Ben Smith profiles Steve Clemons, the foreign policy blogger and man-about-town. This part is completely hilarious:
Clemons’s ubiquitous social role is coupled with a policy agenda that puts him at odds even with many of his friends. His chief causes include an end to America’s war in Afghanistan, strong U.S. and international pressure on Israel to make peace with the Palestinians and a broad opening to Cuba. And that brew of potentially polarizing policy positions has made Clemons his share of enemies or, rather, Clemons being Clemons: frenemies.
“I consider Steve a friend, and in some ways, I admire him. He’s probably the most successful social climber in the history of Washington,” said Josh Block, the former spokesman for the pro-Israel group AIPAC. Clemons said he also considers Block a friend, despite their differences.

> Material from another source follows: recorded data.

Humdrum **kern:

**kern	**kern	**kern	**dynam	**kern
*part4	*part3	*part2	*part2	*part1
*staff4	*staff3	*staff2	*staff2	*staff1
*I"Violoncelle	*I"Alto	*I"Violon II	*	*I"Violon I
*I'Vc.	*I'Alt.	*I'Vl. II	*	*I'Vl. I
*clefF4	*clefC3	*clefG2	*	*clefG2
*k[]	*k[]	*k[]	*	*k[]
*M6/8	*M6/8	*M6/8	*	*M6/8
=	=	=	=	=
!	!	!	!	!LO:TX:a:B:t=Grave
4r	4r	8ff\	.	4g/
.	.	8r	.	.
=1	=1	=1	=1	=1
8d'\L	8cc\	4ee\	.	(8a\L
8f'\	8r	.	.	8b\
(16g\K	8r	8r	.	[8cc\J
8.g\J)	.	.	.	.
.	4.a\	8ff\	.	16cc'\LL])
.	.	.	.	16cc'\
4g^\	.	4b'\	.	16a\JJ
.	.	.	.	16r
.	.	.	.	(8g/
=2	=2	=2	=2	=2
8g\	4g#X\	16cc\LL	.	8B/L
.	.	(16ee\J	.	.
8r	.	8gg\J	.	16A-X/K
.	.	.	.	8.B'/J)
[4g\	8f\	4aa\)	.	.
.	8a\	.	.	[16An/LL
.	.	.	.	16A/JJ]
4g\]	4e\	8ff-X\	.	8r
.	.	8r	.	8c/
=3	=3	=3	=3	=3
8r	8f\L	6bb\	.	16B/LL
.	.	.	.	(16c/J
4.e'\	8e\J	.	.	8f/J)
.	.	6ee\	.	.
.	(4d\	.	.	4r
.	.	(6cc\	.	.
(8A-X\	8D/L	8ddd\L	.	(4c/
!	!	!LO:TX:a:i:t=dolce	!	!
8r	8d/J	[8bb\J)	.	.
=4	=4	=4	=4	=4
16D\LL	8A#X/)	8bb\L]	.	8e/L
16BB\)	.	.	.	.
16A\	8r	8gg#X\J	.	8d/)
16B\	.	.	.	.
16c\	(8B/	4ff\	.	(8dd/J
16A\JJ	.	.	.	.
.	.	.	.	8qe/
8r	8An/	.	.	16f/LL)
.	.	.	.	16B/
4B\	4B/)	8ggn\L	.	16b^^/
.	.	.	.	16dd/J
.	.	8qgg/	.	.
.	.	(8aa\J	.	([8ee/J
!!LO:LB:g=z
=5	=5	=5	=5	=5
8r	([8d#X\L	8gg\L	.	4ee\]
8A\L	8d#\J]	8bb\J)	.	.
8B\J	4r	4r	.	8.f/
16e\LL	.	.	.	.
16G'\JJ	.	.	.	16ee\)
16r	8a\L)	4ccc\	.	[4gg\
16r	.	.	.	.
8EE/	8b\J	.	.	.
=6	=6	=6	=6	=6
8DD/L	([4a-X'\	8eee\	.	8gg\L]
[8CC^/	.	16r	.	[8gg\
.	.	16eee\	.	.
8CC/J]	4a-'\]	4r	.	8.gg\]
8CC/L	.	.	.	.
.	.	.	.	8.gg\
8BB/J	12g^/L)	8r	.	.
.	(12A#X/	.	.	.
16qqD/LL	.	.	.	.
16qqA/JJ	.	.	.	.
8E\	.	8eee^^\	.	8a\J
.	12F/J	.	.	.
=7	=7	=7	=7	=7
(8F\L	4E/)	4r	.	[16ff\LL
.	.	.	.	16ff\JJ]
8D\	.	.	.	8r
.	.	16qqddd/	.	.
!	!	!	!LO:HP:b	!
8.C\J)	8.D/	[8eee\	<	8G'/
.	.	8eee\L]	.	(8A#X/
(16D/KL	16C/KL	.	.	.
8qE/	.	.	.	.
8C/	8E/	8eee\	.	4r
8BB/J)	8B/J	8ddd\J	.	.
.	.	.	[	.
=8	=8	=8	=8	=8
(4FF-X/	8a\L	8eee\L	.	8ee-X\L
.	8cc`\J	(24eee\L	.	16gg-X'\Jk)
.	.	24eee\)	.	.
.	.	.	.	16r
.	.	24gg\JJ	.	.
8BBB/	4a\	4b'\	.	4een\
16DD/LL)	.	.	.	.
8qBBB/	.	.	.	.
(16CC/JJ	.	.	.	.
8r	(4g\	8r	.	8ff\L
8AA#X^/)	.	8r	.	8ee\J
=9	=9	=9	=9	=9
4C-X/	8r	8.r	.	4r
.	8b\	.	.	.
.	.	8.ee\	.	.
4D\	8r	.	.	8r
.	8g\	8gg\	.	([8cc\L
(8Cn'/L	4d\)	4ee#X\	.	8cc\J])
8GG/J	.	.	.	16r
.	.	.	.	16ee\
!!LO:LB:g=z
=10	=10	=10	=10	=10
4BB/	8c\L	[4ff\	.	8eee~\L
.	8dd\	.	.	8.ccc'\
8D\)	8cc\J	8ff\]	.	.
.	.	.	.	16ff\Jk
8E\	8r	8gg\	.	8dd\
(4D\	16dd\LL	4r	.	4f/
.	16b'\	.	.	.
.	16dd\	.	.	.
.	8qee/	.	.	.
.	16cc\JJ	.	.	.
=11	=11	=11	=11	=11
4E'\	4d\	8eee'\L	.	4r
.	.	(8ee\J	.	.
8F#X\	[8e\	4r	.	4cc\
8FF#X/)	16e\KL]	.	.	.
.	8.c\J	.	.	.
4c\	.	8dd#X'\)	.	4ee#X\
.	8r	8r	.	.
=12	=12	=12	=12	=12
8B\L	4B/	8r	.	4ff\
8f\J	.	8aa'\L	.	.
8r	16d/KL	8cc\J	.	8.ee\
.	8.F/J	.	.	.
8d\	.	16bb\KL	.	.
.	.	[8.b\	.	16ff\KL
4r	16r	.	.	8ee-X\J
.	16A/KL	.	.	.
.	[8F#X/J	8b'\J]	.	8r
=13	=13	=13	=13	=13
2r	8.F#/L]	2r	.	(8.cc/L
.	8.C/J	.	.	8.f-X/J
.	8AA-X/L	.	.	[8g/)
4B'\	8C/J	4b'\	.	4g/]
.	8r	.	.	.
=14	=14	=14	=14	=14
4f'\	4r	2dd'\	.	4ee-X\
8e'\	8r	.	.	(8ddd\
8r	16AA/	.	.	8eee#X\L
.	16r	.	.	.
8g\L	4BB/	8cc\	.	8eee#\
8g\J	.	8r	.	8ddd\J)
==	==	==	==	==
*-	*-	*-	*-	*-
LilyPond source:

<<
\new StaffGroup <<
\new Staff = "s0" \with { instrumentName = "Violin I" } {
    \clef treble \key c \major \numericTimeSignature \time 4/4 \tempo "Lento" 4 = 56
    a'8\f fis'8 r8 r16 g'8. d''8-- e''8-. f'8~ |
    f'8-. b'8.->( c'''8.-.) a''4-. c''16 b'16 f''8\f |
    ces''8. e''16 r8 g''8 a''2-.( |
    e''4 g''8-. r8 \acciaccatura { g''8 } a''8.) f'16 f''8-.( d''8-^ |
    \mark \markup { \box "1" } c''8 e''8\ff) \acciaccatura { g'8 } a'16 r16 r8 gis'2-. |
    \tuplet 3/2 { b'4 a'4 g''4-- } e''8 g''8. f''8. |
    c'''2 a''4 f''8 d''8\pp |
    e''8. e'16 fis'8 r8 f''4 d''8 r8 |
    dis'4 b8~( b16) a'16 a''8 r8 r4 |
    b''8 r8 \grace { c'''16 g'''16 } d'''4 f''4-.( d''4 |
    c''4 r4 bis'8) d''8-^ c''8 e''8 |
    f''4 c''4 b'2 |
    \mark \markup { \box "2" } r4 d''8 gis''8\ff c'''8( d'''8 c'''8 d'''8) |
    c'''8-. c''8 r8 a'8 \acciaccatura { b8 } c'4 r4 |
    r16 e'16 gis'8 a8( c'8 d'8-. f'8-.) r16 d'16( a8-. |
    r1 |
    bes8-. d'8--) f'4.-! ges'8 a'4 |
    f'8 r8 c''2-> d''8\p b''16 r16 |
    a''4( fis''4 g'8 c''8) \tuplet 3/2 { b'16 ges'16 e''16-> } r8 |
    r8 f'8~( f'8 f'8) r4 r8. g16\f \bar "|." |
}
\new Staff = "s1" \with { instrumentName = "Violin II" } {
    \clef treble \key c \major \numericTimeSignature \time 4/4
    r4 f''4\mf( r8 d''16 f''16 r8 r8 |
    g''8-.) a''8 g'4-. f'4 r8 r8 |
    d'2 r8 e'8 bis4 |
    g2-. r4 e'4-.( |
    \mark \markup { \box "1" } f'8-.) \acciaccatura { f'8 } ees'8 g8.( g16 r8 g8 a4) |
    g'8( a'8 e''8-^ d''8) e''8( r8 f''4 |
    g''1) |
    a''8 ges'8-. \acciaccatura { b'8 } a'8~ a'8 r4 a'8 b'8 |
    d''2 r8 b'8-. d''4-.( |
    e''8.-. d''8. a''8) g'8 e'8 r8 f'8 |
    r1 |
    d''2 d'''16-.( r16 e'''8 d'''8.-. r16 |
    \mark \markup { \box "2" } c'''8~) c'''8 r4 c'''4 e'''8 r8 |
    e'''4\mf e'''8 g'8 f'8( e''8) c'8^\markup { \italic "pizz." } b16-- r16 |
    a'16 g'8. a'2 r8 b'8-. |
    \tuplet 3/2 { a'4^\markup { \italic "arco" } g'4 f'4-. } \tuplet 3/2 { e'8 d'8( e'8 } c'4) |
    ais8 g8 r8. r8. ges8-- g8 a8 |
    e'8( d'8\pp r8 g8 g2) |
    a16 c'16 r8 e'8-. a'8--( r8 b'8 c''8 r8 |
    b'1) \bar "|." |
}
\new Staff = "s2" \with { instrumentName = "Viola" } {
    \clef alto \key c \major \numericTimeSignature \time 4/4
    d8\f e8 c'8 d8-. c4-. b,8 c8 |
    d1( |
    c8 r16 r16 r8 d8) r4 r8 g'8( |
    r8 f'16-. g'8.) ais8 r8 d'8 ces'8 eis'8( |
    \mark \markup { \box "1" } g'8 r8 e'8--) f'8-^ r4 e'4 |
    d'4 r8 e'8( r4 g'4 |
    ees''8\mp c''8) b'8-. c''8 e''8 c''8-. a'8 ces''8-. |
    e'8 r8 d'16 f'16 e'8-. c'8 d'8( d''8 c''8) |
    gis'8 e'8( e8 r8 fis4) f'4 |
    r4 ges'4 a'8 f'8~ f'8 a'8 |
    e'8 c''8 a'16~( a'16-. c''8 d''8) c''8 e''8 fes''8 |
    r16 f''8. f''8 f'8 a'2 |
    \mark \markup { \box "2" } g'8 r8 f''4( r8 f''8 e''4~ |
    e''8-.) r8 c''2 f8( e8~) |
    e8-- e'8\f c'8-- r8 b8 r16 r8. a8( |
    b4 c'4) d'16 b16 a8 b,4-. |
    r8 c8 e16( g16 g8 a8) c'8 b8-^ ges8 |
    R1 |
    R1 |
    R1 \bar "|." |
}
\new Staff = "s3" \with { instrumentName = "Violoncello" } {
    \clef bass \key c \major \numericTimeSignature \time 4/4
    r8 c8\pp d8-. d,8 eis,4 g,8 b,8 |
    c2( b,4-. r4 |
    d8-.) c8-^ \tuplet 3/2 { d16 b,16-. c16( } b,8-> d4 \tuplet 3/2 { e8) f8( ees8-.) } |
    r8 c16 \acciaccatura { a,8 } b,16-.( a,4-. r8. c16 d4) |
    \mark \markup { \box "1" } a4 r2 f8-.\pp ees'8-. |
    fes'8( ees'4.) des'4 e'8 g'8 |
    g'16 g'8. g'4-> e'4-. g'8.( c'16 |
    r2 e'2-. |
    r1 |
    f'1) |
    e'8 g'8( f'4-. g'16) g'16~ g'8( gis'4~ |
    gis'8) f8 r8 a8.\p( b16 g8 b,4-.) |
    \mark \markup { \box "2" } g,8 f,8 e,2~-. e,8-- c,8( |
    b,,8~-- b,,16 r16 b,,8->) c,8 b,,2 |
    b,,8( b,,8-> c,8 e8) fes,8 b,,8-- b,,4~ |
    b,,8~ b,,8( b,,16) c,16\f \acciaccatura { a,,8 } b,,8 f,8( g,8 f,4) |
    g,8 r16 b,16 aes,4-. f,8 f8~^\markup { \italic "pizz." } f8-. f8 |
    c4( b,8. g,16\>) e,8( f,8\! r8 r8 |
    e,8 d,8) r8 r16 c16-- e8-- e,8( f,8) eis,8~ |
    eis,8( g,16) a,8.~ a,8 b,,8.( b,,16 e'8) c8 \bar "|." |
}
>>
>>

Block continued, in frenemy mode: “It’s especially impressive, given that Steve is really such a generalist and doesn’t know a tremendous amount about most of these issues, and his ideas are so far out of the mainstream.”
The interesting tension is that he's deeply dedicated to an ideological agenda -- Nixonian realism, and especially making that ideology the dominant foreign policy worldview of liberals -- but he's even more dedicated to the cause of professional networking. I expect he will continue to remain on good terms with Josh Block.